You need a cursor, to iterate over the list – because you need a pair of hazard pointers to iterate. There’s a problem here though I think – when we deregister an SMR hazard pointer per-thread state, there can be allocations still in the list of allocations pending reclamation. An unusued thread state with lingering elements is always checked by the other threads; so either we can’t use it till its clear (which is awkward as hell for the user – remember, we will not look to dynamic allocation as the library performs no allocations) or when we re-use, we then rely upon the now-owning thread to run scans. Problem is, that now-owning thread is expecting to be the sole owner – he has no idea he might have gigabytes of store sitting in his pending reclamation list! so I have to find a nice solution to this.
Another problem I’m currently grappling with is that although the hazard pointers prevent any element you’re using from being deallocated, they don’t stop it from being unlinked.

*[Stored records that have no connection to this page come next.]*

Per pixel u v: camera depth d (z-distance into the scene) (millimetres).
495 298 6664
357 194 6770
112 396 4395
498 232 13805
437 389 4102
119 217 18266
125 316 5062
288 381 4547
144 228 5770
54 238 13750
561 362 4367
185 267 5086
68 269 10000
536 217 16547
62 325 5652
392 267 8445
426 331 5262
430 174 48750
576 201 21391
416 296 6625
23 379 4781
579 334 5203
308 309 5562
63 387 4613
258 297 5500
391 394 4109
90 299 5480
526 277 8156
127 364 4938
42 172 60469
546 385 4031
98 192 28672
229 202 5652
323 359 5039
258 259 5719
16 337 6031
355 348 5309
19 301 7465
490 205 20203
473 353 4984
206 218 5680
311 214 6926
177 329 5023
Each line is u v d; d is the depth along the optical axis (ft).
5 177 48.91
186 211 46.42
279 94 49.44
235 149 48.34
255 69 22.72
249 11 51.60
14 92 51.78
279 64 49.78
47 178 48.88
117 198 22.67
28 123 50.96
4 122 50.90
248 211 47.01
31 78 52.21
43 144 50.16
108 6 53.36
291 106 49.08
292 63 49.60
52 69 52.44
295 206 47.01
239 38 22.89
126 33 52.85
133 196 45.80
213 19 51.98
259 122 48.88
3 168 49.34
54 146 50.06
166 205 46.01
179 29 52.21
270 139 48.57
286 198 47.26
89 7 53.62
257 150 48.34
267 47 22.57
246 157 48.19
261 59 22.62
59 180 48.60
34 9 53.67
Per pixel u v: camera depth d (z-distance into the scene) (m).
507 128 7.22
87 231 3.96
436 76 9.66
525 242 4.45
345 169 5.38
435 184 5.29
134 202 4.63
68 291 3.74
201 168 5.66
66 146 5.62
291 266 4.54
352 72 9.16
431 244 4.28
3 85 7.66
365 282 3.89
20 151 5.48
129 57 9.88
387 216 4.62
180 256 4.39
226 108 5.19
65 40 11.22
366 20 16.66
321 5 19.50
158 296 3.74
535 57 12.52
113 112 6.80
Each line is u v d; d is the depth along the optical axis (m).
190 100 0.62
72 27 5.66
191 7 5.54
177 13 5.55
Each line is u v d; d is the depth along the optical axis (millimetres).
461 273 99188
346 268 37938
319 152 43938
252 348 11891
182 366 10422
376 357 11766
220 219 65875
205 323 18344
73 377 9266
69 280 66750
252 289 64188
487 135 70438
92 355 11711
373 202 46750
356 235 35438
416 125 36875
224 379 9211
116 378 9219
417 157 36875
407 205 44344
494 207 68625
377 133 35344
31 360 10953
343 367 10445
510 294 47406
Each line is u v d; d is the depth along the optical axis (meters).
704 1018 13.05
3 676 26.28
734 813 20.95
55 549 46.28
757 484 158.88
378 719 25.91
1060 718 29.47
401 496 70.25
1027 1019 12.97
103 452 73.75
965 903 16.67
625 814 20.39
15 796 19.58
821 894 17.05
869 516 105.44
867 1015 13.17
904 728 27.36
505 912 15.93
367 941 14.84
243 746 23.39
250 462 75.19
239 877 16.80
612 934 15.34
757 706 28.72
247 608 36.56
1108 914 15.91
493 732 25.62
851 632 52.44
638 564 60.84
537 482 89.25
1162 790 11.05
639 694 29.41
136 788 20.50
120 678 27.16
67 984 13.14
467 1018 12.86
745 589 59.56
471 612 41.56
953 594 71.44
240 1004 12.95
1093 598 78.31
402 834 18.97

If you’re unlinked, it could be the element after you is unlinked before you try to get_next with the cursor – problem then is the next pointer in your element is now pointing at a deallocated allocation because of course it’s not updated when that next element was unlinked…!
I’m vaguely thinking there needs to be a “deleted bit” *IN* an element, which is an immediate logical delete, which is followed then by the usual delete bit in the predecessor element, as part of the two-step unlink (which I think is still needed – but not certain).
However, this is because I’ve not got the way it all works clear yet in my head, so it could be complete garbage.